I know I have years of sickness left to deal with before I can really even begin to believe there's someone. for as long as I can remember, I've only seemed to aim my heart at the unattainable. not that I have any choice in the matter, not consciously. I've been in therapy long enough to have figured out why I act this way.
getting sent off to second chance when I was a kid fucked me up so much more than I can put into words. there was a complete- and utterness to that rejection that left me permanently ducked and covered, so terrified of not just doing something wrong, but being something wrong. no matter how much someone loves me, I can't just be still and bask in it. I have to pick at it, worry about it til I make myself sick or insane.

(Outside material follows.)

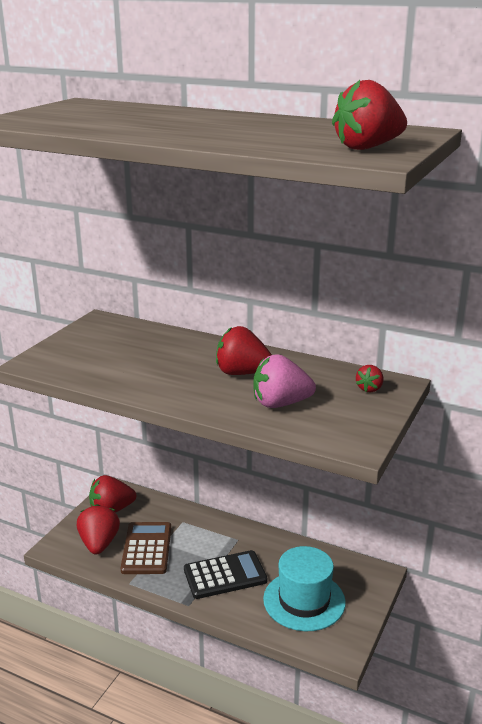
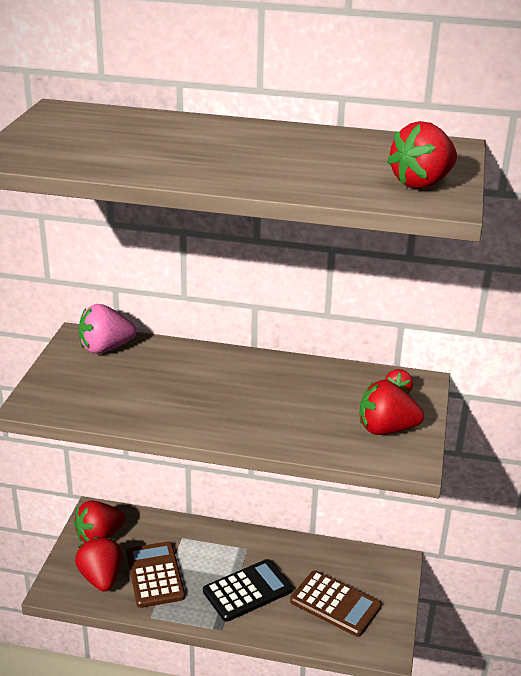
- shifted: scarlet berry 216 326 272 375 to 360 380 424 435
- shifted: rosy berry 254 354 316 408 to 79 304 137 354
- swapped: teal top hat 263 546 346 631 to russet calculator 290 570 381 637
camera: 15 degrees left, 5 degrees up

there's nothing like being made to tell your mom you lost your virginity because you were a drug addict. unless it's actually losing it when you are 13 cos you are so bitter and angry at love that you don't ever, ever want to believe in it, to let it have power over you. expect maybe being forced to lie about being a drug addict, being made to believe that I was weak, worthless, selfish, mentally ill, being locked up, forcibly drugged, made to pretend I loved Jesus, sing foolish songs and flap my arms, being told to deal with my anger by ripping up phone books because my anger was invalid and not worth responding to, being abandoned, having my parents refuse to believe me, having the people who made me take the word of someone who wanted their 25000 dollars over mine. not allowed to speak for months.
diary read and thrown away, clothes, books, toys, music all thrown away and replaced with generic, safe normalcy.
hours, days spent trying to figure out a way to poison or injure myself sufficiently to be able to go to the hospital and somehow talk my way out of going back. running away, getting taken to juvenile court after spending the night under an overpass. being dragged back humiliated the next day, parents actually believing I wanted to use drugs that badly, instead of that their magic program was so unbearable I'd rather be a ward of the state than go back.
when i read kafka's trial for the first time I shook and rattled like a cicada shell in a stiff breeze. josef k had nothing on me.
fourteen months in all, and fourteen years later not a week goes by without a nightmare of being back there as an adult.
and it still taints everything I do, everything I feel.
and I don't know what else to do besides stay busy between therapy sessions.